King barked a laugh. “Count on it,” he said.

He drove his Monte Carlo up 257, back toward the Washington area, the high beams on and the windows down, country music on the radio, twenty thousand dollars cash in the trunk of the car. His nuts were empty and he felt good. Also, he was somewhat high with anticipation, thinking of what came next. There was another twelve thousand waiting for them tomorrow. That is, if Serge didn’t fuck things up. And maybe he’d get a look at the man who’d come into Charles Lumley’s shop. He halfway hoped this supposed car-buyer and Lumley’s visitor were one and the same. It had been a while since someone had showed him that kind of steel.

Fifteen

The strip mall had been built in Oxon Hill, near the Henson Creek Golf Course and Henson Creek Park. The developers had hoped that the golfers and park users would generate sufficient traffic to support a small low-rise shopping center, with a Kmart as an anchor. But the Kmart went belly-up, and the satellite establishments — a video store, a dollar store, a hair and nail salon, a cut-rate furniture house, and a Chinese/steak — and-cheese house — soon followed. The center was scheduled to be demolished, but in the meantime it stood intact, albeit with an empty parking lot where weeds sprouted out of its cracked asphalt and concrete.

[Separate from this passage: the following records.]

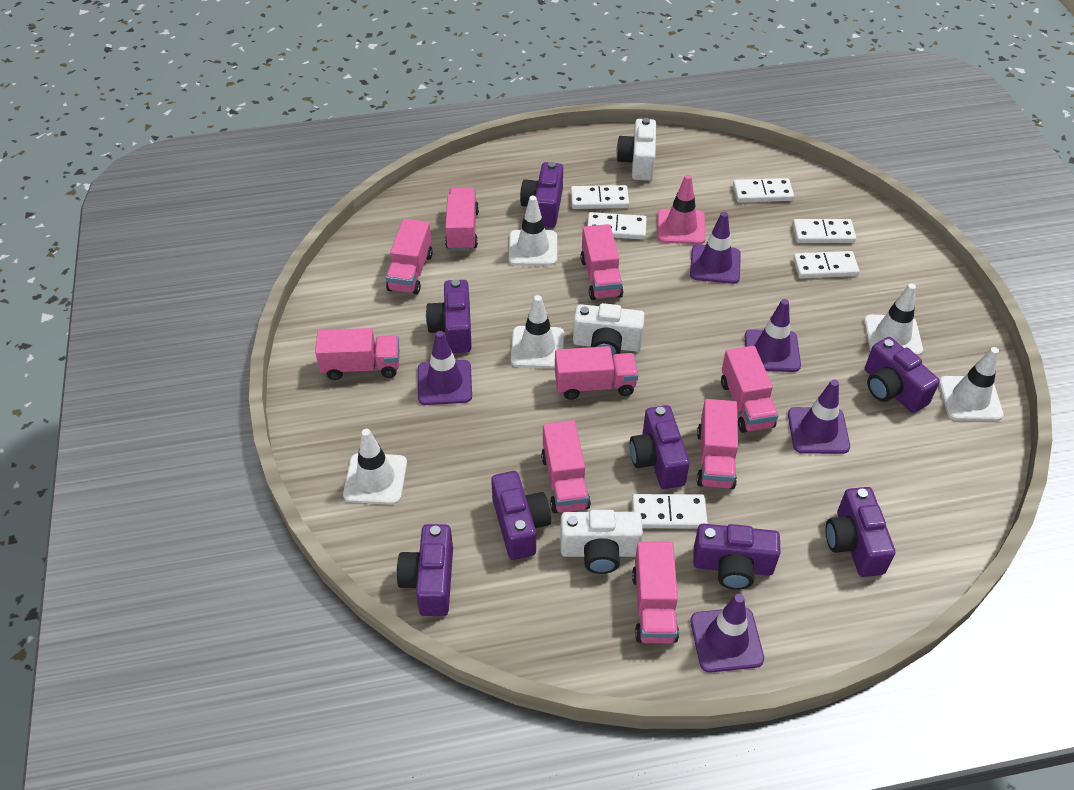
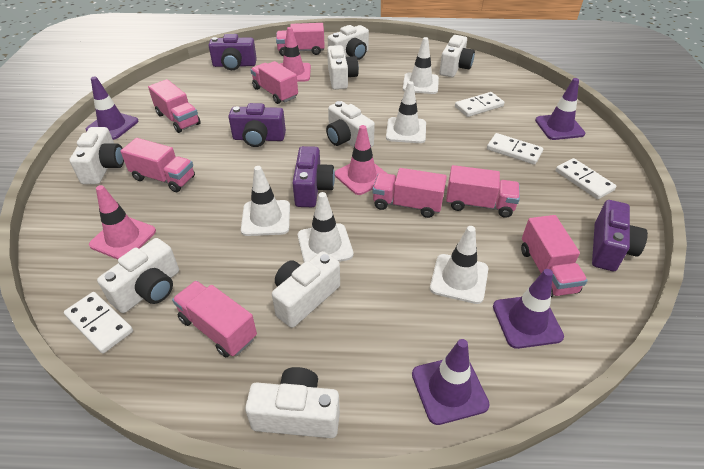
pink traffic cone: [657,174,706,244] = 1 -> [89,185,156,260] [280,27,311,82] [335,125,388,195] = 3
pink truck: [315,328,400,380] [386,219,433,295] [445,188,479,251] [541,420,591,513] [555,346,638,400] [580,224,623,300] [632,542,679,643] [697,399,738,489] [721,346,779,433] = 9 -> [120,138,195,192] [148,79,201,133] [172,281,257,357] [251,61,298,104] [276,23,325,56] [372,168,447,218] [446,165,520,218] [521,215,588,297] = 8
purple camera: [397,524,453,616] [426,280,472,353] [491,471,551,560] [520,162,563,227] [630,405,690,489] [693,523,780,590] [826,487,895,577] [865,337,940,413] = 8 -> [209,34,257,70] [228,103,286,147] [293,146,335,207] [592,200,648,271] = 4
purple traffic cone: [418,331,472,405] [690,212,741,284] [690,594,764,673] [744,299,801,372] [788,380,850,454] = 5 -> [86,77,138,140] [412,339,490,425] [493,269,564,349] [535,78,585,140] = 4
white camera: [560,510,643,574] [573,303,645,357] [616,118,656,181] = 3 -> [69,127,124,184] [97,238,179,313] [245,367,340,438] [272,251,340,328] [326,101,375,147] [327,45,359,90] [328,25,369,60] [439,35,475,77] = 8
white domino: [571,185,629,209] [587,212,647,240] [632,494,708,529] [733,178,794,202] [793,219,856,243] [793,251,859,278] = 6 -> [64,292,133,354] [455,92,505,117] [487,133,543,165] [555,158,616,199] = 4

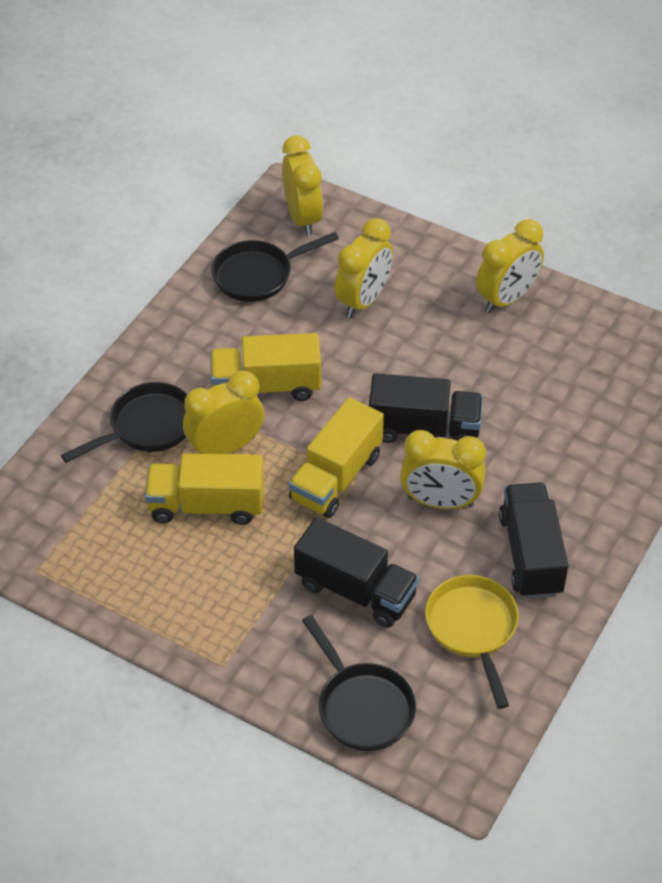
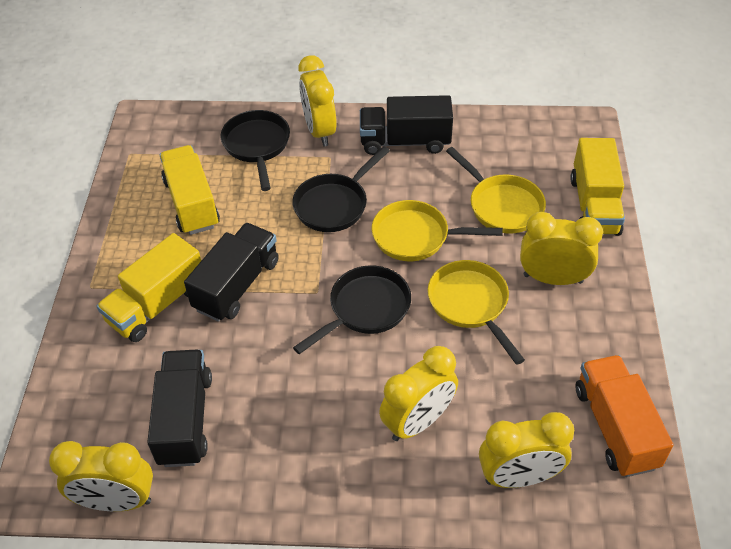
orange truck: none = 0 -> [575,355,674,477] = 1
yellow pan: [425,575,519,709] = 1 -> [372,200,503,261] [428,260,525,365] [446,147,546,234] = 3

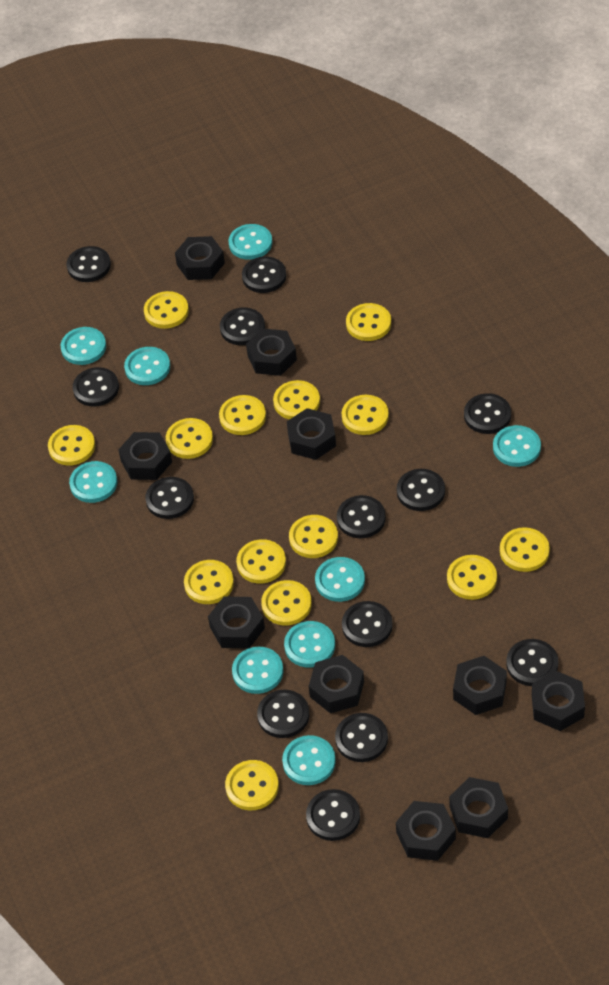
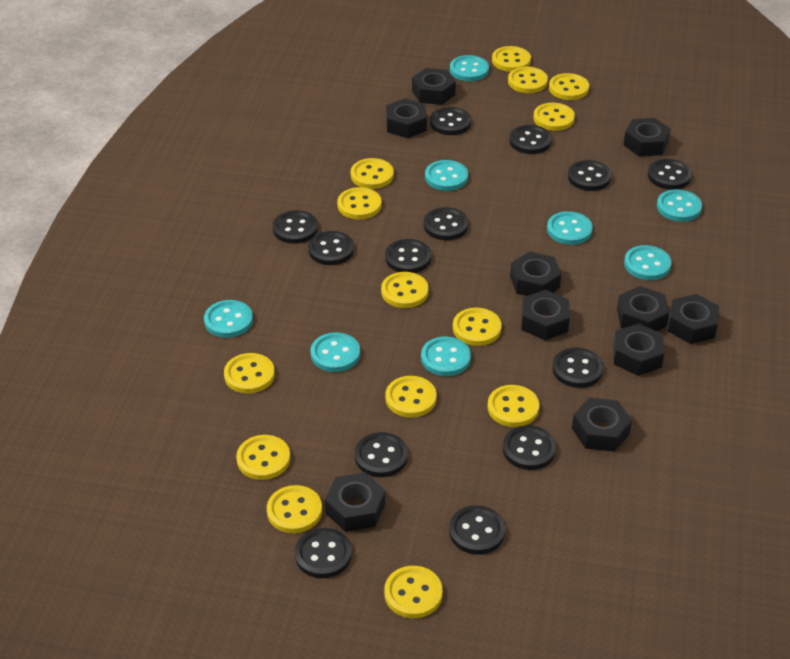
turquoise button: [60,327,106,365] [69,461,118,503] [124,347,170,385] [228,224,272,260] [232,647,284,694] [282,735,336,785] [284,621,335,667] [315,557,365,602] [493,425,541,467] = 9 -> [204,300,253,338] [310,332,360,372] [421,337,471,376] [425,160,468,191] [450,55,489,81] [547,211,593,245] [624,245,672,280] [657,189,702,222] = 8

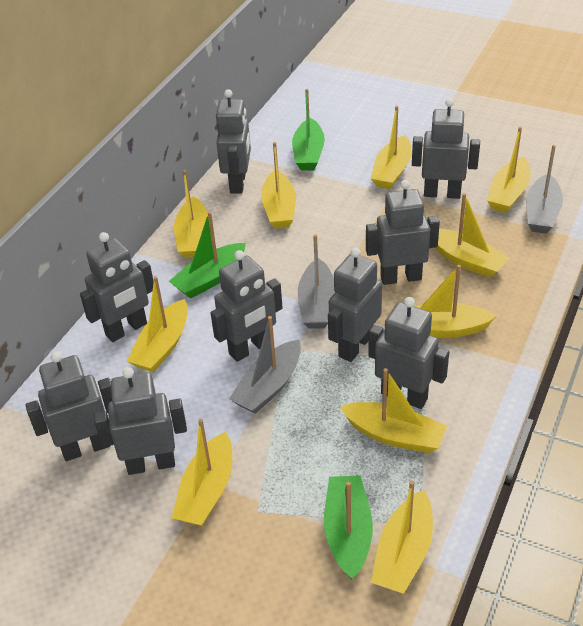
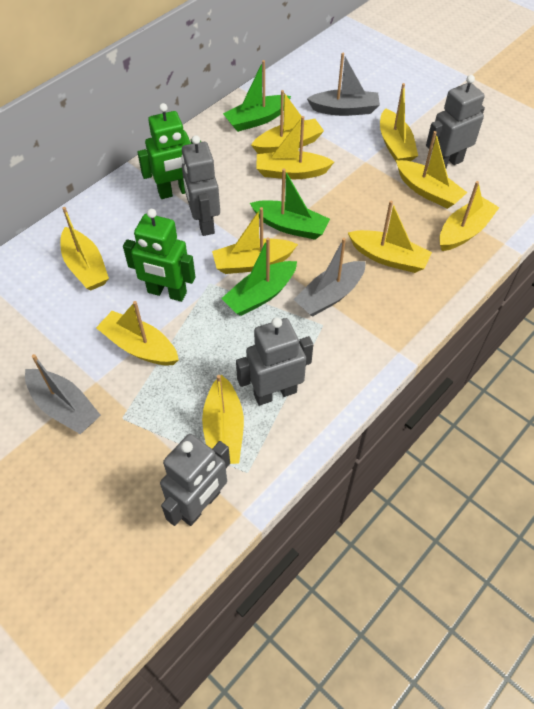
green robot: none = 0 -> [123,209,196,302] [137,103,201,199] = 2
grey robot: [25,351,112,461] [80,232,154,342] [94,367,187,475] [211,250,283,362] [216,89,251,194] [328,247,382,362] [366,180,440,285] [368,297,449,409] [412,98,480,199] = 9 -> [160,434,230,526] [181,135,220,236] [236,317,313,406] [426,75,485,168] = 4

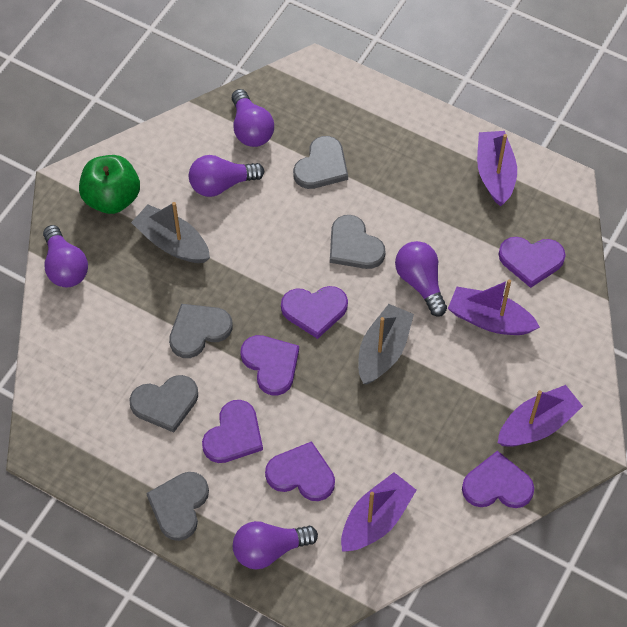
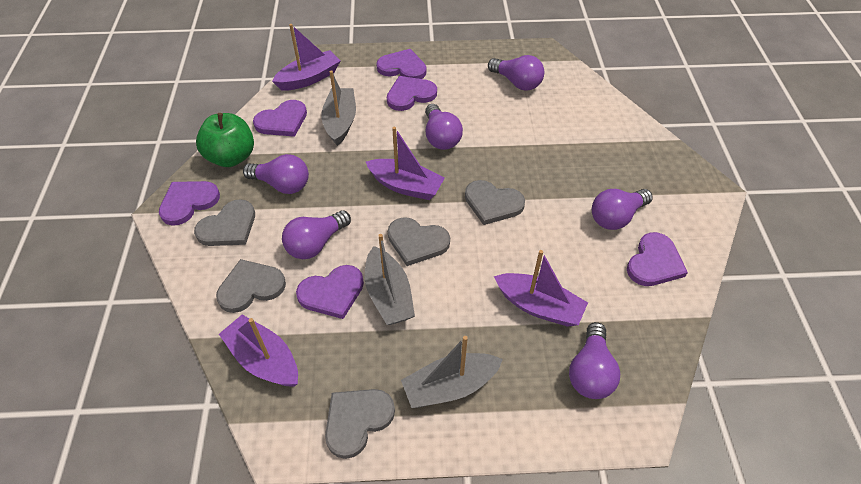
grey boat: [131,202,210,263] [358,304,414,385] = 2 -> [321,70,356,146] [365,234,415,325] [401,336,503,408] = 3
purple light bulb: [43,225,88,287] [189,155,264,197] [232,89,274,147] [233,521,318,569] [395,241,447,317] = 5 -> [243,154,309,194] [282,210,351,259] [425,104,463,150] [488,55,544,91] [569,322,620,399] [592,189,653,230] = 6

Behind the buildings was a smaller lot designed for truck and tractor trailer deliveries, and at its edge, a narrow but dense forest. This was where the meet would take place.

After the traditional pre-job breakfast at the Tastee Diner in Silver Spring, where Lucas had his cream chipped beef on toast and Marquis flirted with the Ethiopian waitresses, Lucas and Marquis went to a nearby car rental spot. Lucas, who had a standing deal with the manager, chose a nondescript blue Ford Fusion with a V-6 package. Marquis went with a black Maxima that had more horses but also would not stand out in traffic. There in the lot Lucas handed Marquis a business-grade two-way Motorola radio and an earpiece with an in-line voice-activated mic.

“You remember how to use that?” said Lucas.

“I know the drill,” said Marquis, moving the black-framed glasses he wore for distance to the crown of his head so he could get a good look at the unit. “But I don’t like wearing this headset. I’m talking about all these cancer-causing radio waves shooting into my ear.”